## [Task to complete]
Images do not belong in the copy. Retype the entries exactly.

[Records to use — start]

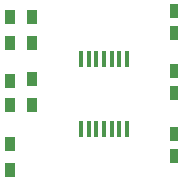
<source format=gbr>
G04 #@! TF.GenerationSoftware,KiCad,Pcbnew,(5.1.4)-1*
G04 #@! TF.CreationDate,2020-11-29T00:03:58+01:00*
G04 #@! TF.ProjectId,Delay Line,44656c61-7920-44c6-996e-652e6b696361,rev?*
G04 #@! TF.SameCoordinates,Original*
G04 #@! TF.FileFunction,Paste,Top*
G04 #@! TF.FilePolarity,Positive*
%FSLAX46Y46*%
G04 Gerber Fmt 4.6, Leading zero omitted, Abs format (unit mm)*
G04 Created by KiCad (PCBNEW (5.1.4)-1) date 2020-11-29 00:03:58*
%MOMM*%
%LPD*%
G04 APERTURE LIST*
%ADD10R,0.750000X1.200000*%
%ADD11R,0.900000X1.200000*%
%ADD12R,0.450000X1.450000*%
G04 APERTURE END LIST*
D10*
X144297000Y-68249800D03*
X144297000Y-70149800D03*
X144297000Y-75245000D03*
X144297000Y-73345000D03*
X144297000Y-78653600D03*
X144297000Y-80553600D03*
D11*
X130391000Y-68783200D03*
X130391000Y-70983200D03*
X130352900Y-74193400D03*
X130391000Y-76220500D03*
X130391000Y-81694200D03*
X130365600Y-79494200D03*
X132283000Y-71008600D03*
X132283000Y-68783200D03*
X132206800Y-74015600D03*
X132283000Y-76215600D03*
D12*
X136378000Y-72361000D03*
X137028000Y-72361000D03*
X137678000Y-72361000D03*
X138328000Y-72361000D03*
X138978000Y-72361000D03*
X139628000Y-72361000D03*
X140278000Y-72361000D03*
X140278000Y-78261000D03*
X139628000Y-78261000D03*
X138978000Y-78261000D03*
X138328000Y-78261000D03*
X137678000Y-78261000D03*
X137028000Y-78261000D03*
X136378000Y-78261000D03*
M02*

</source>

[Records to use — finish]

## [Answer area]
<source format=gbr>
G04 #@! TF.GenerationSoftware,KiCad,Pcbnew,(5.1.4)-1*
G04 #@! TF.CreationDate,2020-11-29T00:03:58+01:00*
G04 #@! TF.ProjectId,Delay Line,44656c61-7920-44c6-996e-652e6b696361,rev?*
G04 #@! TF.SameCoordinates,Original*
G04 #@! TF.FileFunction,Paste,Top*
G04 #@! TF.FilePolarity,Positive*
%FSLAX46Y46*%
G04 Gerber Fmt 4.6, Leading zero omitted, Abs format (unit mm)*
G04 Created by KiCad (PCBNEW (5.1.4)-1) date 2020-11-29 00:03:58*
%MOMM*%
%LPD*%
G04 APERTURE LIST*
%ADD10R,0.750000X1.200000*%
%ADD11R,0.900000X1.200000*%
%ADD12R,0.450000X1.450000*%
G04 APERTURE END LIST*
D10*
X144297000Y-68249800D03*
X144297000Y-70149800D03*
X144297000Y-75245000D03*
X144297000Y-73345000D03*
X144297000Y-78653600D03*
X144297000Y-80553600D03*
D11*
X130391000Y-68783200D03*
X130391000Y-70983200D03*
X130352900Y-74193400D03*
X130391000Y-76220500D03*
X130391000Y-81694200D03*
X130365600Y-79494200D03*
X132283000Y-71008600D03*
X132283000Y-68783200D03*
X132206800Y-74015600D03*
X132283000Y-76215600D03*
D12*
X136378000Y-72361000D03*
X137028000Y-72361000D03*
X137678000Y-72361000D03*
X138328000Y-72361000D03*
X138978000Y-72361000D03*
X139628000Y-72361000D03*
X140278000Y-72361000D03*
X140278000Y-78261000D03*
X139628000Y-78261000D03*
X138978000Y-78261000D03*
X138328000Y-78261000D03*
X137678000Y-78261000D03*
X137028000Y-78261000D03*
X136378000Y-78261000D03*
M02*

</source>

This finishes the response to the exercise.